Cellulosic ethanol is on track be cost competitive with corn-based ethanol by 2016, a development that could drive the fuel’s production, according to an industry survey conducted by Bloomberg New Energy Finance.
The survey focused on 11 major players in the cellulosic ethanol industry, all of which use a technique known as enzymatic hydrolysis to break down and convert the complex sugars in non-food crop matter, and a fermentation stage to turn the material into ethanol, BNEF said.
Cellulosic ethanol cost 94 cents a liter to produce in 2012, about 40 percent more than ethanol made from corn, BNEF said. That price gap will close by 2016, surveyed cellulosic ethanol producers predicted.

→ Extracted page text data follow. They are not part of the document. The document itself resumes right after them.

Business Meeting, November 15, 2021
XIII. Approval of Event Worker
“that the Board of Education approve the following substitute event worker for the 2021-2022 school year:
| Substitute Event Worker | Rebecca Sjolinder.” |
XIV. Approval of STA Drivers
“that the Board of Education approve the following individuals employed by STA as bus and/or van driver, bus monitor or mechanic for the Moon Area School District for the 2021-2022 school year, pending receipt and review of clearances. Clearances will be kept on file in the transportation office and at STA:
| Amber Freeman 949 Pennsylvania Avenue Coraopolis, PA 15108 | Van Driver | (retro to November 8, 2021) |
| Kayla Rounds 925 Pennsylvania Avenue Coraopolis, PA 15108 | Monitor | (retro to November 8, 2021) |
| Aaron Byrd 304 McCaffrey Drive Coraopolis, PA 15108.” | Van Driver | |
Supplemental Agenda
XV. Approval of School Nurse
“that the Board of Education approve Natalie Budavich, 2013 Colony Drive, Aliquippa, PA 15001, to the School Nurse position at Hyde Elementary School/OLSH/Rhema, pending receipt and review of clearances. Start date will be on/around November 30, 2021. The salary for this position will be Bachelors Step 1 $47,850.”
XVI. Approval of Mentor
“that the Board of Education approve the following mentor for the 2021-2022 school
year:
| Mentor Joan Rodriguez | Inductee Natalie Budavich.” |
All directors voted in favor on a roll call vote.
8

Project capital expenditures, feedstock and enzymes used in the production process are still the largest costs of running a cellulosic ethanol plant, the respondents said in the survey. But technology has pushed operating costs lower. For example, enzyme costs for a liter of cellulosic ethanol dropped 72 percent between 2008 and 2012 due to technological improvements, BNEF said.

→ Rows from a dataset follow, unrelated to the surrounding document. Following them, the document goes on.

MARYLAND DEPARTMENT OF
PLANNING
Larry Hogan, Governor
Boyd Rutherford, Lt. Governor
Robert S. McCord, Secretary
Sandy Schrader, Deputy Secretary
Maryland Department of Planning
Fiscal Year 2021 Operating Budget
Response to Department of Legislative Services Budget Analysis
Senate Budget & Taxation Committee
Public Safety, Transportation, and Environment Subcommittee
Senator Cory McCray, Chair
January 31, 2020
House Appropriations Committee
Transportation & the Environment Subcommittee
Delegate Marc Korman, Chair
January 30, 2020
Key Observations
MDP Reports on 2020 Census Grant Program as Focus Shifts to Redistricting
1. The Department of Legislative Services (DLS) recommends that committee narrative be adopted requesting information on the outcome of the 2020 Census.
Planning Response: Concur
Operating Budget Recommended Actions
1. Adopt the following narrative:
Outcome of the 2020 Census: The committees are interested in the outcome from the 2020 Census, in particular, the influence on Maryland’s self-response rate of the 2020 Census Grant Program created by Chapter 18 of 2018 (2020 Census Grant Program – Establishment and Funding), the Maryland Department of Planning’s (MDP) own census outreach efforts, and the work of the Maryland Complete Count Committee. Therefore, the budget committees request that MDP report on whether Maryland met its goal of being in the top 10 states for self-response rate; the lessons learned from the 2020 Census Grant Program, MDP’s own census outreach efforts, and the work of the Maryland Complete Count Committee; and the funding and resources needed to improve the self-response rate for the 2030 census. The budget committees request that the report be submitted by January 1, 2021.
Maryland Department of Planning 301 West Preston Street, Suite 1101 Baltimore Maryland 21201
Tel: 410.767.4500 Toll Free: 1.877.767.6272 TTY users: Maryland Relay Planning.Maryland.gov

Cellulosic ethanol producers will shift their focus from technology enhancements to logistical planning over the next five to 10 years in an effort to rein in capital costs, suggesting the industry is maturing, said BNEF’s lead biofuel analyst Harry Boyle.
Globally, there are 14 enzymatic hydrolysis pilots, nine demonstration-stage projects and 10 semi-commercial scale plants either announced, commissioned or due online shortly, according to the survey. Five of the semi-commercial plants are in the US and more are expected to open in Brazil in the near future, BNEF said. A semi-commercial facility with a capacity of 90 million liters per year requires an initial capital outlay of about $290 million.

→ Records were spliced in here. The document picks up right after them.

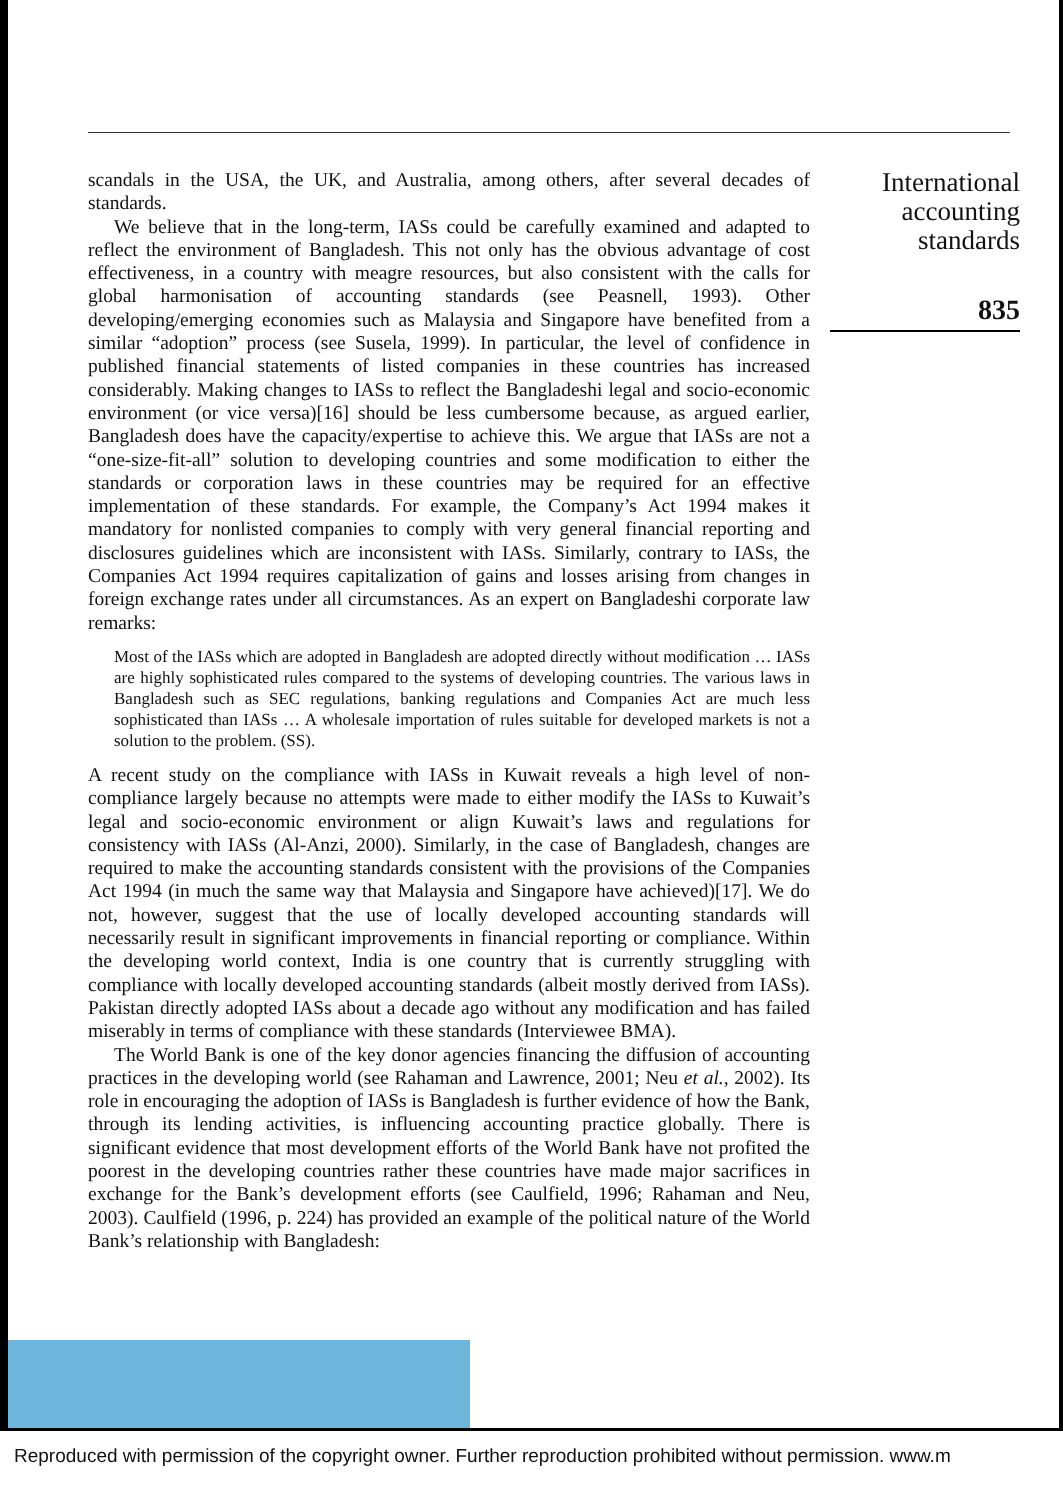scandals in the USA, the UK, and Australia, among others, after several decades of standards.
We believe that in the long-term, IASs could be carefully examined and adapted to reflect the environment of Bangladesh. This not only has the obvious advantage of cost effectiveness, in a country with meagre resources, but also consistent with the calls for global harmonisation of accounting standards (see Peasnell, 1993). Other developing/emerging economies such as Malaysia and Singapore have benefited from a similar “adoption” process (see Susela, 1999). In particular, the level of confidence in published financial statements of listed companies in these countries has increased considerably. Making changes to IASs to reflect the Bangladeshi legal and socio-economic environment (or vice versa)[16] should be less cumbersome because, as argued earlier, Bangladesh does have the capacity/expertise to achieve this. We argue that IASs are not a “one-size-fit-all” solution to developing countries and some modification to either the standards or corporation laws in these countries may be required for an effective implementation of these standards. For example, the Company’s Act 1994 makes it mandatory for nonlisted companies to comply with very general financial reporting and disclosures guidelines which are inconsistent with IASs. Similarly, contrary to IASs, the Companies Act 1994 requires capitalization of gains and losses arising from changes in foreign exchange rates under all circumstances. As an expert on Bangladeshi corporate law remarks:
Most of the IASs which are adopted in Bangladesh are adopted directly without modification … IASs are highly sophisticated rules compared to the systems of developing countries. The various laws in Bangladesh such as SEC regulations, banking regulations and Companies Act are much less sophisticated than IASs … A wholesale importation of rules suitable for developed markets is not a solution to the problem. (SS).
A recent study on the compliance with IASs in Kuwait reveals a high level of non-compliance largely because no attempts were made to either modify the IASs to Kuwait’s legal and socio-economic environment or align Kuwait’s laws and regulations for consistency with IASs (Al-Anzi, 2000). Similarly, in the case of Bangladesh, changes are required to make the accounting standards consistent with the provisions of the Companies Act 1994 (in much the same way that Malaysia and Singapore have achieved)[17]. We do not, however, suggest that the use of locally developed accounting standards will necessarily result in significant improvements in financial reporting or compliance. Within the developing world context, India is one country that is currently struggling with compliance with locally developed accounting standards (albeit mostly derived from IASs). Pakistan directly adopted IASs about a decade ago without any modification and has failed miserably in terms of compliance with these standards (Interviewee BMA).
The World Bank is one of the key donor agencies financing the diffusion of accounting practices in the developing world (see Rahaman and Lawrence, 2001; Neu et al., 2002). Its role in encouraging the adoption of IASs is Bangladesh is further evidence of how the Bank, through its lending activities, is influencing accounting practice globally. There is significant evidence that most development efforts of the World Bank have not profited the poorest in the developing countries rather these countries have made major sacrifices in exchange for the Bank’s development efforts (see Caulfield, 1996; Rahaman and Neu, 2003). Caulfield (1996, p. 224) has provided an example of the political nature of the World Bank’s relationship with Bangladesh:
International accounting standards
835
Reproduced with permission of the copyright owner. Further reproduction prohibited without permission. www.m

By 2016, when second- and third-generation plants with capacities between 90m and 125m liters will be commissioned, initial capital costs per installed liter are expected to fall from $3 to $2 due to economies of scale and a reduction in over-engineering, BNEF said.
Meanwhile, some corn-based ethanol producers are struggling to maintain profits.
Some simple corn-based ethanol plants, which can only produce ethanol and distillers grains from corn, have temporarily shut down as production costs have exceeded revenue, according to a report released by the US Energy Information Agency. As of January 2013, the number of idled plants had grown to at least 20.
Profit margins at plants that can recover other products, such as corn oil, have been 15 cents to 20 cents per gallon higher than plants without that capability, the EIA said. Margins at plants without corn oil recovery have been negative (see graph), forcing plant shutdowns in Nebraska, Illinois and Minnesota.